Your instructions
Count the lines below that contain the word "pixels" and give only the number.

══ Records to process

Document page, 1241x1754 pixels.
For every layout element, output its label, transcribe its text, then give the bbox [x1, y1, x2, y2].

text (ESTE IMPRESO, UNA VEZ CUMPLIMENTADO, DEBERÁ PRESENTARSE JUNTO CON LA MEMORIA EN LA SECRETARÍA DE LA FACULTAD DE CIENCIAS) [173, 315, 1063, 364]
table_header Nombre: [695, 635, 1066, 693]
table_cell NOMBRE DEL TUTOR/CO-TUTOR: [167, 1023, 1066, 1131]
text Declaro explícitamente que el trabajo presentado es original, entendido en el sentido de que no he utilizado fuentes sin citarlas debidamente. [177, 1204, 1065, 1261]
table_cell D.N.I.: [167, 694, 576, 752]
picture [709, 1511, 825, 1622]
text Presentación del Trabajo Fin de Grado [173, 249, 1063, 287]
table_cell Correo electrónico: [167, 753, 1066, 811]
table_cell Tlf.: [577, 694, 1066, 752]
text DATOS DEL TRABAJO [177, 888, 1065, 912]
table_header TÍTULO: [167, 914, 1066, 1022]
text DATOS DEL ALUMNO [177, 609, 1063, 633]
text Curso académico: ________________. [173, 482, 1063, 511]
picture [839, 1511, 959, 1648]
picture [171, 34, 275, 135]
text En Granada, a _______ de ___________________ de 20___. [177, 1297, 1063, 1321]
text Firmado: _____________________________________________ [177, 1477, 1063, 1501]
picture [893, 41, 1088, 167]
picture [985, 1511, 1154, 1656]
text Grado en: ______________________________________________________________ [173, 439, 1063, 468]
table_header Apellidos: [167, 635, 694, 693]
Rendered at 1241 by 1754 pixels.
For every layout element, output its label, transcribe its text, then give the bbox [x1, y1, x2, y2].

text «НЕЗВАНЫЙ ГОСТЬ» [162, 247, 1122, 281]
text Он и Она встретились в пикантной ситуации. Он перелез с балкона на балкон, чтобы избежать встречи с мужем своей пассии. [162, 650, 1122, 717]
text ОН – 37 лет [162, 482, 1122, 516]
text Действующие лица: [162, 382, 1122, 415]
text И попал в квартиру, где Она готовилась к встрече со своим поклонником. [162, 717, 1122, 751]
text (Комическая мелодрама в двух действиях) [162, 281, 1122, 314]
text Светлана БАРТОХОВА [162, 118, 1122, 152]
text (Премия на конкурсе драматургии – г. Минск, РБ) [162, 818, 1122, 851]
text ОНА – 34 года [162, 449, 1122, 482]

════

Final answer
2